Piroschka van de Wouw/ Reuters
Piroschka van de Wouw/ Reuters

Conar determina que Unilever mude propaganda sobre aspectos sustentáveis de Omo

Órgão de autorregulamentação publicitária recomenda alterações em campanha na qual empresa se apresentava como “imbatível” em cuidado com o meio ambiente, pois maior parte das vantagens são comuns à concorrência

Fernando Scheller, O Estado de S.Paulo

11 de agosto de 2021 | 15h09

O Conselho de Autorregulamentação Publicitária (Conar) determinou, por unanimidade, em reunião realizada na semana passada, que a multinacional Unilever altere uma propaganda do sabão em pó Omo, cujo mote é “Somos Biodegradáveis, Somos Recicláveis”, por apresentar como diferenciais características que são comuns ao restante do mercado. A denúncia cita “greenwashing”, termo usado para quando empresas tentam se apropriar de questões de sustentabilidade de forma enganosa.

Segundo a decisão do Conar, a que o Estadão teve acesso, derivada de uma reclamação de um concorrente direto de Omo no mercado, o problema se concentra em duas questões principais do anúncio: promessas em relação à formulação totalmente “sustentável” do produto e também em relação à reciclagem de embalagens.

A primeira diz respeito ao fato de a empresa reforçar que seu produto é biodegradável. Nesse quesito, o órgão apontou que a empresa deve evitar o argumento “Somos Biodegradáveis”, para evitar “confundir consumidores quanto à totalidade da biodegradabilidade”. A decisão aponta, também, que a garantia de que determinados princípios ativos sejam biodegradáveis são parte de regulação da Agência Nacional de Vigilância Sanitária (Anvisa) e, portanto, aplicável a todos os produtos do gênero.

Por essa razão, o Conar determinou que a Unilever retire do anúncio o trecho no qual se refere a Omo como “imbatível” no cuidado com o meio ambiente – pois boa parte do benefício que ele traz é comum a outros produtos. “As menções não devem apresentar promessas e acepções absolutas de que nenhuma melhoria poderia ser feita para redução dos impactos ambientais”, diz o Conar na decisão.
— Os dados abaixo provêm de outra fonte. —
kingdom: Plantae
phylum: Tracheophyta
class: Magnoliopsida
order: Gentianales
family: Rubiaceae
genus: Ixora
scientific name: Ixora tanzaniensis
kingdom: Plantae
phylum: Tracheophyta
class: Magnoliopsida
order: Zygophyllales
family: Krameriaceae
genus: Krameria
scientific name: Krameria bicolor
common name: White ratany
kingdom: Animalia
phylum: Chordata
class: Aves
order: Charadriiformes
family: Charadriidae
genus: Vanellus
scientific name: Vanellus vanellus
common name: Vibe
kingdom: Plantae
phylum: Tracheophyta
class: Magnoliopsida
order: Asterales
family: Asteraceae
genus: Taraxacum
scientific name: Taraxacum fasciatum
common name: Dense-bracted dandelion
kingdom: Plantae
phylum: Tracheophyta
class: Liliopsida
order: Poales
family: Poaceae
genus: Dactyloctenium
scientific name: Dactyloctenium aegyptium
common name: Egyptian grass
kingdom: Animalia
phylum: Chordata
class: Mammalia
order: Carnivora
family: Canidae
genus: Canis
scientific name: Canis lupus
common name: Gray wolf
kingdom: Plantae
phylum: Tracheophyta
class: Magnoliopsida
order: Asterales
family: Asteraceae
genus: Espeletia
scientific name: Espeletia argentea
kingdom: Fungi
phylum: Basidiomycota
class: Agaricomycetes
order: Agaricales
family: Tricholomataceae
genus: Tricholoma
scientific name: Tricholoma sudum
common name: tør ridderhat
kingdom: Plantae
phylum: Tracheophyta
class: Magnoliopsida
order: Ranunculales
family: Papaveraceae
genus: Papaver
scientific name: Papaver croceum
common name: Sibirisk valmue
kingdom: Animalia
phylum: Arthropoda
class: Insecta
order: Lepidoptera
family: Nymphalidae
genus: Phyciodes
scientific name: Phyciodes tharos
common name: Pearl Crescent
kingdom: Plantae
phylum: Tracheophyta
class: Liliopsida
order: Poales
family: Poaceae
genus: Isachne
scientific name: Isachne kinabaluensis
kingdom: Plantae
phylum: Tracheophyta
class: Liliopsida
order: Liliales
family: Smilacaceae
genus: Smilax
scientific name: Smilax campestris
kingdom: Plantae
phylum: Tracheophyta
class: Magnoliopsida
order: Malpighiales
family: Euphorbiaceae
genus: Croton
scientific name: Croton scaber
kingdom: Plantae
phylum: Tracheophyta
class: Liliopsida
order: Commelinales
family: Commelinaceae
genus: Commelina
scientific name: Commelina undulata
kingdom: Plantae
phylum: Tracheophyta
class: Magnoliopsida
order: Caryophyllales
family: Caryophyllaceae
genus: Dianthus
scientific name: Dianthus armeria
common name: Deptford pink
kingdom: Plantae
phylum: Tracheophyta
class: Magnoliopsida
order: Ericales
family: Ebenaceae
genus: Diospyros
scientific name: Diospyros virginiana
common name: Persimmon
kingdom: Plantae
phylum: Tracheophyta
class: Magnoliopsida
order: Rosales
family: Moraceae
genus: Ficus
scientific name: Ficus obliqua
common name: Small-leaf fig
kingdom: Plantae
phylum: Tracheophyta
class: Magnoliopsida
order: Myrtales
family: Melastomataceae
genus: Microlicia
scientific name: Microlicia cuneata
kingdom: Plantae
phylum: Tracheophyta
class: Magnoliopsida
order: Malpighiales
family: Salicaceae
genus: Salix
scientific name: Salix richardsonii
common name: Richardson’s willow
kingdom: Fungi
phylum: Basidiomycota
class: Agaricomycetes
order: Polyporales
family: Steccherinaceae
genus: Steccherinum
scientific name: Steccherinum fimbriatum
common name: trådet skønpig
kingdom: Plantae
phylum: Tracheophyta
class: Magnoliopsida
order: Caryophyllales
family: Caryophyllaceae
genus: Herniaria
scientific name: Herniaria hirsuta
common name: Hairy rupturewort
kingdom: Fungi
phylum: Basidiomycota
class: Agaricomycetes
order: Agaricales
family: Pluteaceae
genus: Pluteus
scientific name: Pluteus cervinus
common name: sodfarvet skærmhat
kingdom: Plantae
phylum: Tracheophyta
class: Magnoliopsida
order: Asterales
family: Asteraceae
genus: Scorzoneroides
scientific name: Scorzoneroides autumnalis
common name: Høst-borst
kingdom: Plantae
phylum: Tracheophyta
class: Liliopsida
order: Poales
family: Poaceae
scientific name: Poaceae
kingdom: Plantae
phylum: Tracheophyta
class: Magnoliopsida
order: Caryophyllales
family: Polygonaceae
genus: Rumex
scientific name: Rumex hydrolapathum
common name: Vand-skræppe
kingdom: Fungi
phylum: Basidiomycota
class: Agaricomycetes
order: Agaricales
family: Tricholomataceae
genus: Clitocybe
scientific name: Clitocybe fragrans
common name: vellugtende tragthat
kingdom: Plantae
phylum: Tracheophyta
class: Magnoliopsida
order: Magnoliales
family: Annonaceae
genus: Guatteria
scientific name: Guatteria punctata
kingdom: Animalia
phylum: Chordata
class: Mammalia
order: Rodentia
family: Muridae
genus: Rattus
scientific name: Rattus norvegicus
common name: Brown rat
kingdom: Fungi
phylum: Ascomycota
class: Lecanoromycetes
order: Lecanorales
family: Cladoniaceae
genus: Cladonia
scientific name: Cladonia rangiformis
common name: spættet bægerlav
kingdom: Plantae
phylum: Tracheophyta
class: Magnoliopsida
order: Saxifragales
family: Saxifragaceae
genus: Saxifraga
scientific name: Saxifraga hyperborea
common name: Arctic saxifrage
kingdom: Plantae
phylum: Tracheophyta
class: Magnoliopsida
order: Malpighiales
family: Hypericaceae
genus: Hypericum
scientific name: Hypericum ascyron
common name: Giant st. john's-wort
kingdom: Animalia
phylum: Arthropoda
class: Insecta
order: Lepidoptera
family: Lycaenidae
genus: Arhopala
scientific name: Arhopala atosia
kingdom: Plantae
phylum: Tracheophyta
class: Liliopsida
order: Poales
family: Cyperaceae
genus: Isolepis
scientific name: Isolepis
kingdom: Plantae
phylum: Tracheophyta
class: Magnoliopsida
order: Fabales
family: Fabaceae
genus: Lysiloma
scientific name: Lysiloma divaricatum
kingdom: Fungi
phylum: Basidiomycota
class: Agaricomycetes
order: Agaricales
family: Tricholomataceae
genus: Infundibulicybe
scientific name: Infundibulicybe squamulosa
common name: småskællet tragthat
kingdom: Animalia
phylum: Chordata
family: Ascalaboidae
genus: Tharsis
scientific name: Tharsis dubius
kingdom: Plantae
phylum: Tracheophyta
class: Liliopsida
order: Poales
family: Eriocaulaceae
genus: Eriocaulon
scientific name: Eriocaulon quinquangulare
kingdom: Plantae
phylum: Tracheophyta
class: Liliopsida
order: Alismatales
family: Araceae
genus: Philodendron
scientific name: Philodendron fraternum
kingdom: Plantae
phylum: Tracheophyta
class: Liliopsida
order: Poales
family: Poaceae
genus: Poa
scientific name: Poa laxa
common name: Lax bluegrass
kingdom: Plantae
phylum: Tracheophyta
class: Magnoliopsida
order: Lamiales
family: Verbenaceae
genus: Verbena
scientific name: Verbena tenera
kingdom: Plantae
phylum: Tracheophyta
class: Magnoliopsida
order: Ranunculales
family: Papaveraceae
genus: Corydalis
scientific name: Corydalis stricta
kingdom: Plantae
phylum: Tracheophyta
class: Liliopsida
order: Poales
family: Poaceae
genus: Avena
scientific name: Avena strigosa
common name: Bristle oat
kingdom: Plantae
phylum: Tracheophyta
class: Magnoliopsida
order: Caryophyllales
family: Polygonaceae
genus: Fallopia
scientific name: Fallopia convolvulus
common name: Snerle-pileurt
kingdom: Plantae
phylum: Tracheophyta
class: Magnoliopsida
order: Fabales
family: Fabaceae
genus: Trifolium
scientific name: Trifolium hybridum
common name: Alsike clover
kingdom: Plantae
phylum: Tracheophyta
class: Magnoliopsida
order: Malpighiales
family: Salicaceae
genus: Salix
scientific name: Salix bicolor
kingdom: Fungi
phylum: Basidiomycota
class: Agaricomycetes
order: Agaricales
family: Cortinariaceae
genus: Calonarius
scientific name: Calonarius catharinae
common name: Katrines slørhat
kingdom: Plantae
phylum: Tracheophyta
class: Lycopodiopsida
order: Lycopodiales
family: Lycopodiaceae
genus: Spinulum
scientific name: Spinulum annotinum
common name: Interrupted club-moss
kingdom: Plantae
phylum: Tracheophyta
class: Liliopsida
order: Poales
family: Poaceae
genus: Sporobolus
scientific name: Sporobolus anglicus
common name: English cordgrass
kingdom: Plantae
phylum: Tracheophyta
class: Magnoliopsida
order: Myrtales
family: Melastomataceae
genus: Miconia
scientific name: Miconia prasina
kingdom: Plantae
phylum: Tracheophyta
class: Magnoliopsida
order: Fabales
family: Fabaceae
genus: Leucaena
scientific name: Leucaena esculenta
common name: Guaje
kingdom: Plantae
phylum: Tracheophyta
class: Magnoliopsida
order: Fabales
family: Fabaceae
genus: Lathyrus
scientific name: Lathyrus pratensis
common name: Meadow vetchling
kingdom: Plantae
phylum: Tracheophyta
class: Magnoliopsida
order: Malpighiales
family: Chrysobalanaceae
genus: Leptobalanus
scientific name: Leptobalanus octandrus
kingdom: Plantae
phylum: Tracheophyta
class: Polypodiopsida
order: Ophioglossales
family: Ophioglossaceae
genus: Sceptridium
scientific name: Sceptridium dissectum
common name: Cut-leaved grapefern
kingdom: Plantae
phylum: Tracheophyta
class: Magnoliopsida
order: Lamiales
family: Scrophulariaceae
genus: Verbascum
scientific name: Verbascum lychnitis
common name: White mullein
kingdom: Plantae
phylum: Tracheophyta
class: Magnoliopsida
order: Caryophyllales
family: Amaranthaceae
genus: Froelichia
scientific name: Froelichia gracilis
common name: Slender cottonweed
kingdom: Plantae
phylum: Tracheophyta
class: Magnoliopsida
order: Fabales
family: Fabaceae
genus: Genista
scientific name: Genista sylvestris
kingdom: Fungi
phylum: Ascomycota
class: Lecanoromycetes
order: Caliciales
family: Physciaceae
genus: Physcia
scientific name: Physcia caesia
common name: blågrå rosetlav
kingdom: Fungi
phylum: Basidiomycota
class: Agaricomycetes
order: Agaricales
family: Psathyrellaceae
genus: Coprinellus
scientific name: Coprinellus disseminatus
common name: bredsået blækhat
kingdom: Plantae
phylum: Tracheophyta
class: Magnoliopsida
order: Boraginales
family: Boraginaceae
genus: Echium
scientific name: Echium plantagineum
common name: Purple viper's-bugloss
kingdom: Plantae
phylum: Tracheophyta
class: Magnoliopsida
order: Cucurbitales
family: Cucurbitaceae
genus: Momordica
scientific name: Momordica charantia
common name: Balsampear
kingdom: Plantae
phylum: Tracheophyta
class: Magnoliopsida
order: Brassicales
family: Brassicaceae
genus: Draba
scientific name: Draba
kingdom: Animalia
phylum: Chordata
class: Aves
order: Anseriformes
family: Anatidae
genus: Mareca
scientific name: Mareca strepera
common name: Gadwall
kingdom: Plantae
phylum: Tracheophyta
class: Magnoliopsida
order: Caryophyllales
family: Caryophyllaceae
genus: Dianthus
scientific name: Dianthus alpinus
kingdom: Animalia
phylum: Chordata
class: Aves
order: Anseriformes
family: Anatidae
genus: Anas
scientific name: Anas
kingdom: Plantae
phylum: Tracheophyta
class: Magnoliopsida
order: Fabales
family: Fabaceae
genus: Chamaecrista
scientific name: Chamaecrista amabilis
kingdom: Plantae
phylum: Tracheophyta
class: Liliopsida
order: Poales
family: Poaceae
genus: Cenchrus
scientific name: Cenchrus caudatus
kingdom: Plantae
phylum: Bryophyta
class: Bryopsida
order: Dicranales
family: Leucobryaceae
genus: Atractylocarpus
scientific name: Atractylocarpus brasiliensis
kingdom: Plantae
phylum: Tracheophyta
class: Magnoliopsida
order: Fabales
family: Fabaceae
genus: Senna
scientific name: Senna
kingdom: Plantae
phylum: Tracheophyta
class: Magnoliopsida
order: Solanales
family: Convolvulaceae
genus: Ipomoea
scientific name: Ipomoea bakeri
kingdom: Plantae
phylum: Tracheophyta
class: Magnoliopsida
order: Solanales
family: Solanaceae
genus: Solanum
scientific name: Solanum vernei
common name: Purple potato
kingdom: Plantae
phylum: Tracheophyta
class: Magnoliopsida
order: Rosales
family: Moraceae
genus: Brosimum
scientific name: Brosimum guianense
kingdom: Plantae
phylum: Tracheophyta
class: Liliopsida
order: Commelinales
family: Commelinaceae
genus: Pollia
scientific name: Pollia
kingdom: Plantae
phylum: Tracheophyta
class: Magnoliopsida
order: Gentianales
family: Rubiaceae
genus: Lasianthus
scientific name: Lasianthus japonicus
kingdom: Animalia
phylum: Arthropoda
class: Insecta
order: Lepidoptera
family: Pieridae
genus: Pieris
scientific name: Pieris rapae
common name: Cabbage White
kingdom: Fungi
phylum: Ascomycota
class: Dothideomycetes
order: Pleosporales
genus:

Outra questão, no que se refere à embalagem, discute o fato de o material usado ser “reciclável”, mas não “reciclado”. No despacho, o Conar lembra que a embalagem usada pela marca da Unilever não parece ser diferente da que a restante do mercado utiliza, além de ser a mesma que Omo adota há tempos – não existindo, neste caso, novidade a ser apresentada ao cliente. 

Outro lado

Em comunicado, a Unilever afirmou que usa “embalagens feitas de plástico reciclado e 100% recicláveis”. Questionada posteriormente sobre a reportagem, a companhia esclareceu que somente parte da composição de seus vasilhames são feitas de plástico reciclado – sem especificar a proporção do material reaproveitado. Em relação ao fato de Omo não ser 100% biodegradável, o comunicado da Unilever afirma que a fórmula inclui “100% de ativos biodegradáveis”.

Também depois de questionada pela reportagem, a Unilever informou que vai fazer alterações na propaganda. A companhia também afirmou que informações específicas sobre o apelo sustentável de seus produtos estão em seu site.